Certificados do Tesouro ganham perto de quatro mil milhões em 2017

O investimento em Certificados do Tesouro cresceu 33% no ano passado, evoluindo em sentido contrário ao registado nas aplicações em Certificados de Aforro.

Os Certificados do Tesouro continuam a ser o instrumento estrela do Estado de captação de financiamento junto das famílias. No ano passado, este produto de poupança do Estado engordou em quase quatro mil milhões de euros, segundo o boletim estatístico do Banco de Portugal divulgado nesta segunda-feira. O montante investido neste produto ultrapassou pela primeira vez a fasquia dos 15 mil milhões de euros.

Evolução do investimento em Certificados no último ano

Fonte: Banco de Portugal

No total do ano passado, o saldo total dos Certificados do Tesouro cresceu em 3.752 milhões de euros, para ascender a 15.033 milhões de euros. Ou seja, 33,3% acima do montante que estava investido no final do ano anterior: 11.281 milhões de euros.

Apesar desse crescimento, os últimos meses do ano foram marcados por uma acentuada desaceleração do ritmo de captação de recursos deste produto de poupança. Em dezembro, e à semelhança de novembro, este produto apenas engordou em 78 milhões de euros, o que compara com aumentos mensais que foram sempre superiores a 250 milhões de euros nos meses anteriores. Os portugueses revelaram assim na fase final do ano alguma perda de interesse por este produto de poupança que viu a sua remuneração sofrer um corte considerável com o lançamento dos novos Certificados do tesouro Poupança Crescimento (CTPC) no final de outubro.

------------

● Tarefas do exercício
A. Indica todos os produtos de poupança do Estado referidos pelo nome no texto sobre os Certificados do Tesouro.
B. Resume em duas frases o texto sobre os Certificados do Tesouro.
C. Reproduz o texto sobre os Certificados do Tesouro desde "Os Certificados do Tesouro continuam" até "mil milhões de euros.".

------------

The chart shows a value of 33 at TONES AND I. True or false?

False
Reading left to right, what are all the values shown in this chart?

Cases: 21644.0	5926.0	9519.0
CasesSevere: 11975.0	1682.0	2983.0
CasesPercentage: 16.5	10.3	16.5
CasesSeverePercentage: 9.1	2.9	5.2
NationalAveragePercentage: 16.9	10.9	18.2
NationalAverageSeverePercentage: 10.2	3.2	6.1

------------

● Resultados do exercício
A. Certificados do Tesouro; Certificados de Aforro; Certificados do Tesouro Poupança Crescimento (CTPC).

B. Em 2017, o investimento em Certificados do Tesouro cresceu 33,3%, ou 3.752 milhões de euros, ultrapassou pela primeira vez os 15 mil milhões de euros e seguiu em sentido contrário ao dos Certificados de Aforro. Nos últimos meses do ano, porém, a captação abrandou muito: em novembro e dezembro o produto subiu apenas 78 milhões de euros por mês, depois de a sua remuneração ter sofrido um corte com o lançamento dos CTPC no final de outubro.

C.
Os Certificados do Tesouro continuam a ser o instrumento estrela do Estado de captação de financiamento junto das famílias. No ano passado, este produto de poupança do Estado engordou em quase quatro mil milhões de euros, segundo o boletim estatístico do Banco de Portugal divulgado nesta segunda-feira. O montante investido neste produto ultrapassou pela primeira vez a fasquia dos 15 mil milhões de euros.